Moreover, the evidence that was adduced at the trial supports the conclusion that the instruction is at variance with the controlling tests for invoking the "missing witness" inference. The Commonwealth's response to appellant's counsel's request that the jury be permitted to draw an inference against the Commonwealth, see text supra, was framed in the alternative. The Commonwealth argued that (1) Ault was unavailable,*fn2 or (2) that Ault was equally available to the appellant, and, for either reason, no "missing witness" inference was permissible.

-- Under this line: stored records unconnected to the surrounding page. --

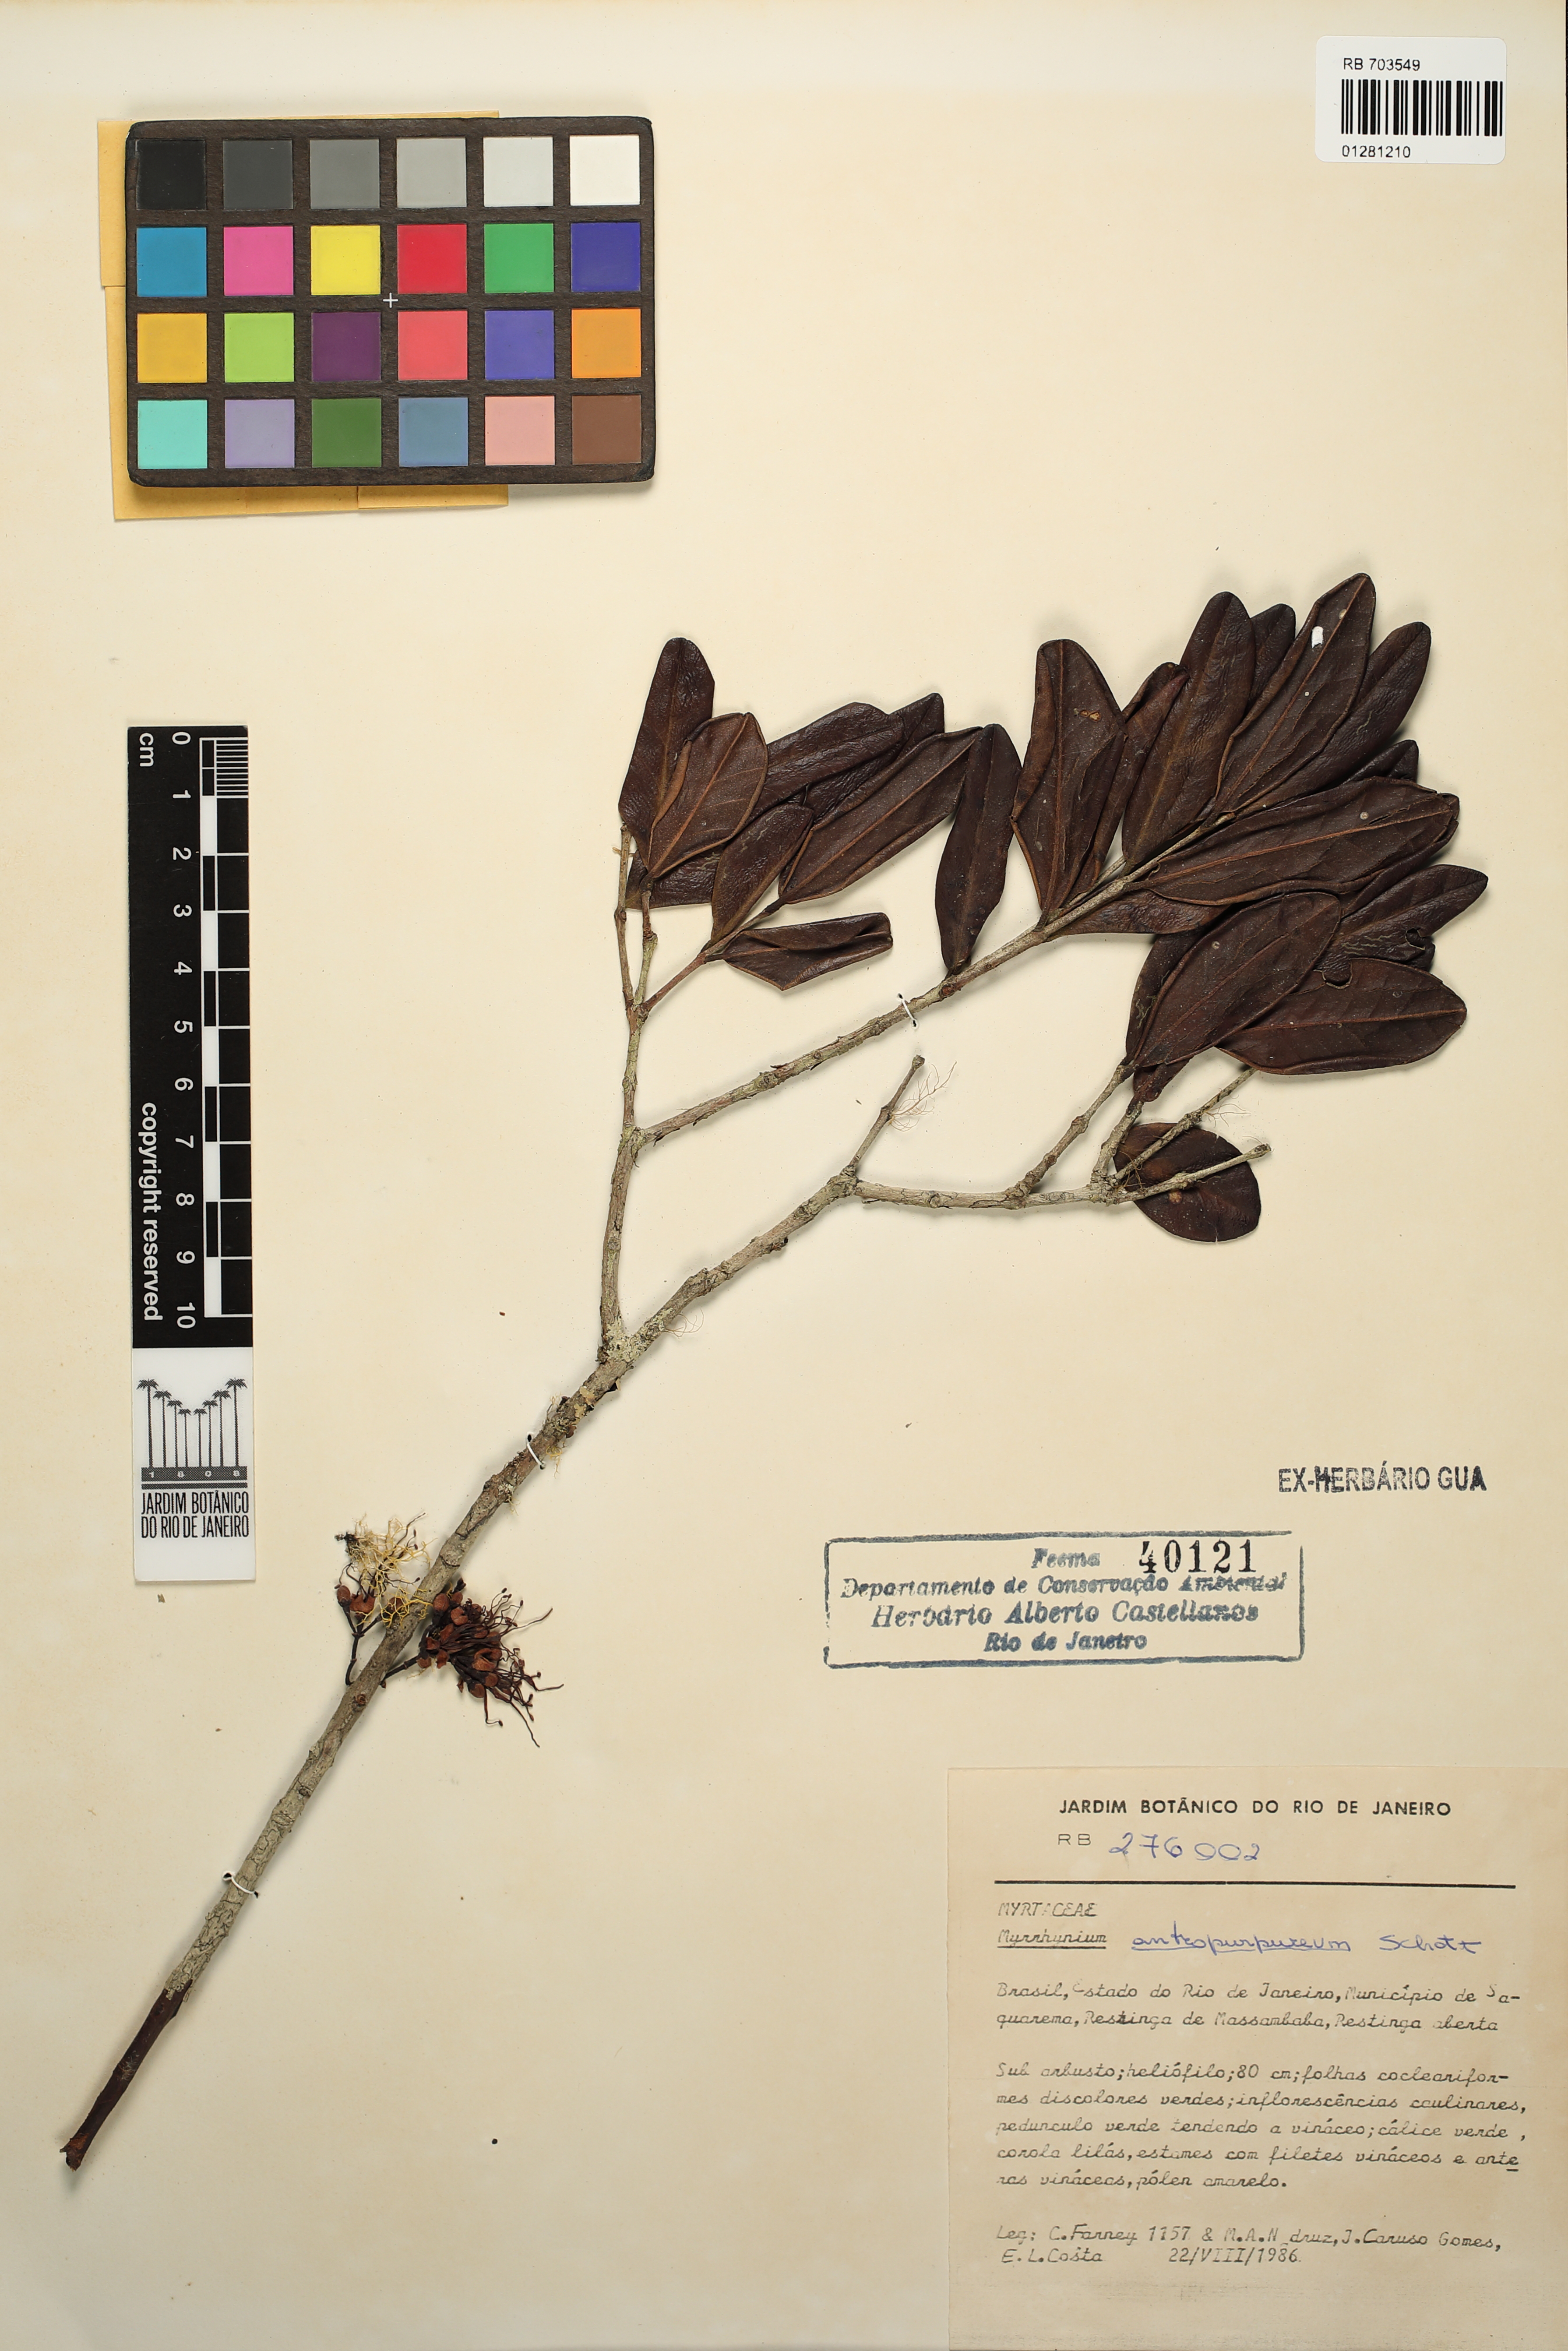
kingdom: Plantae
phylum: Tracheophyta
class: Magnoliopsida
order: Myrtales
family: Myrtaceae
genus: Myrrhinium
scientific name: Myrrhinium atropurpureum
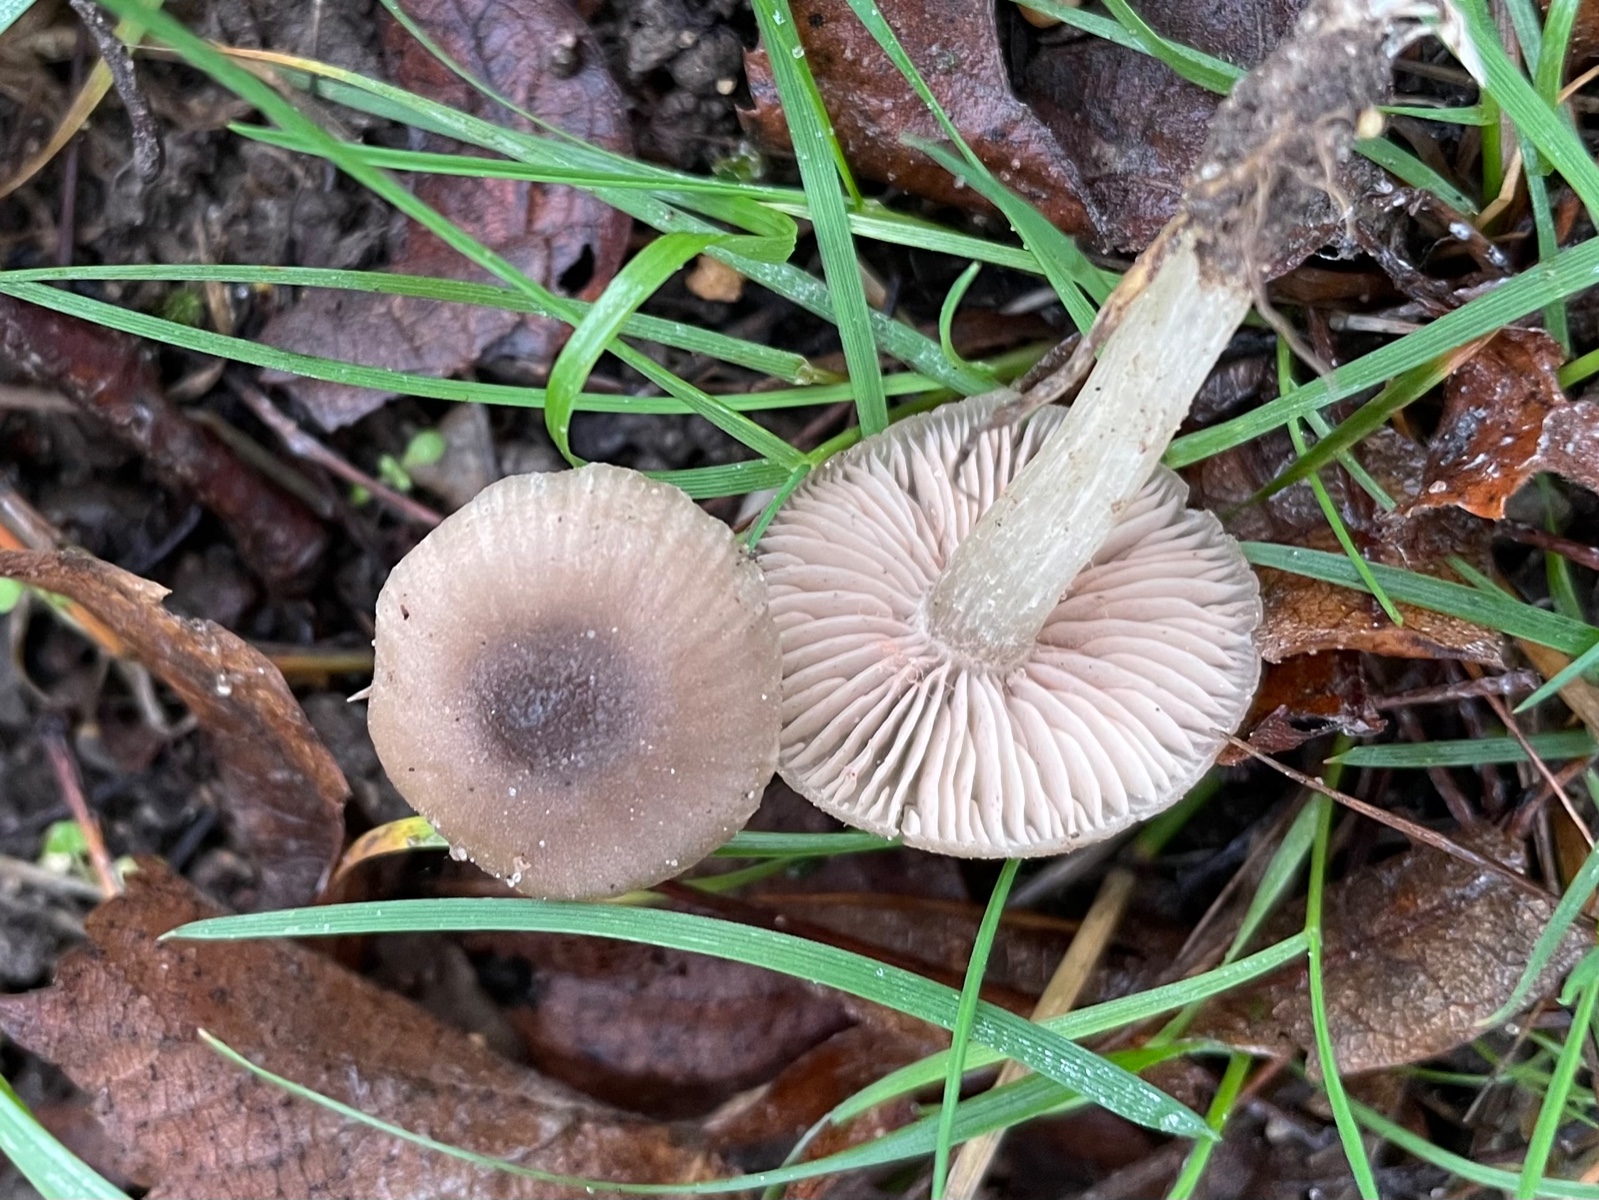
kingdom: Fungi
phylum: Basidiomycota
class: Agaricomycetes
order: Agaricales
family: Entolomataceae
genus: Entoloma
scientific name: Entoloma
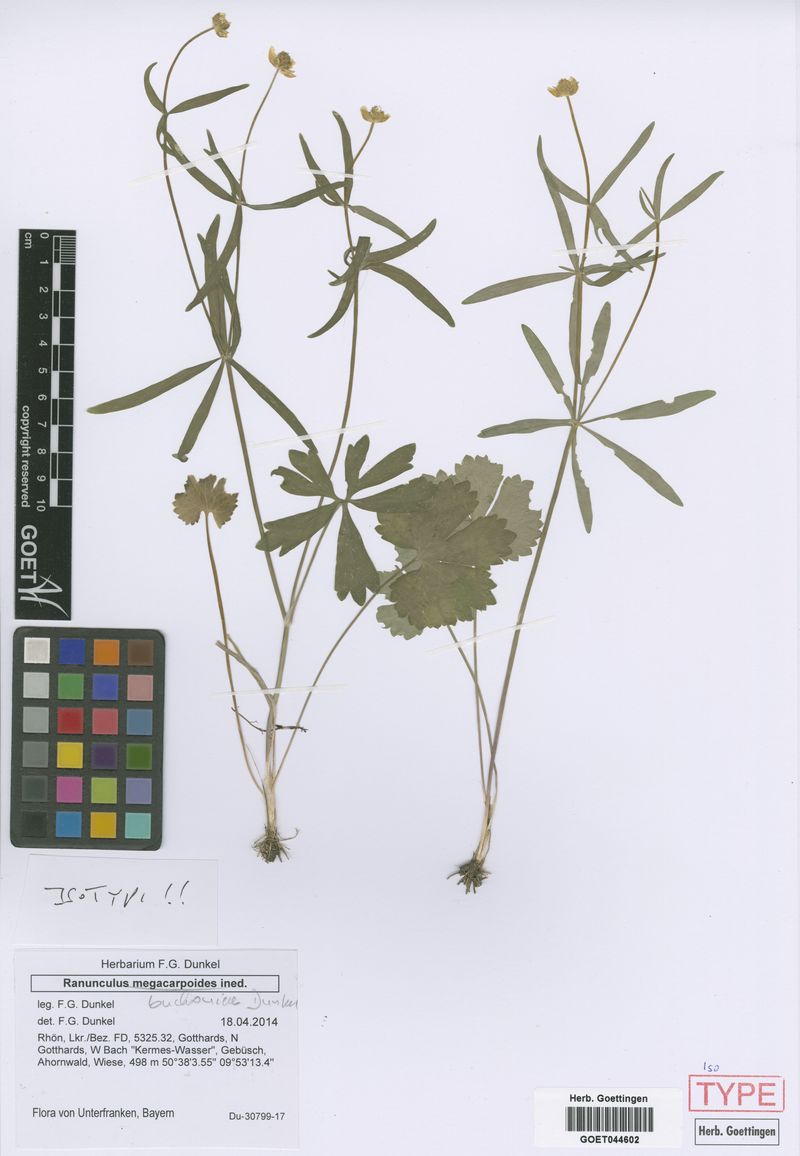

On the former argument the Commonwealth offered no evidence that Ault was "peculiarly within the knowledge and reach" of the appellant. On the latter argument, to the extent Ault was "equally available" to both parties, the law is clear that no inference may be drawn against either party. See Bentivoglio v. Ralston, supra at 29, 288 A.2d at 748. The evidence produced at trial simply does not establish the requisite foundation for permitting the jury to draw an inference against the appellant for the failure to call Ault as a witness.
Judgment of sentence reversed, and a new trial granted.
Judgment of sentence reversed and new trial granted.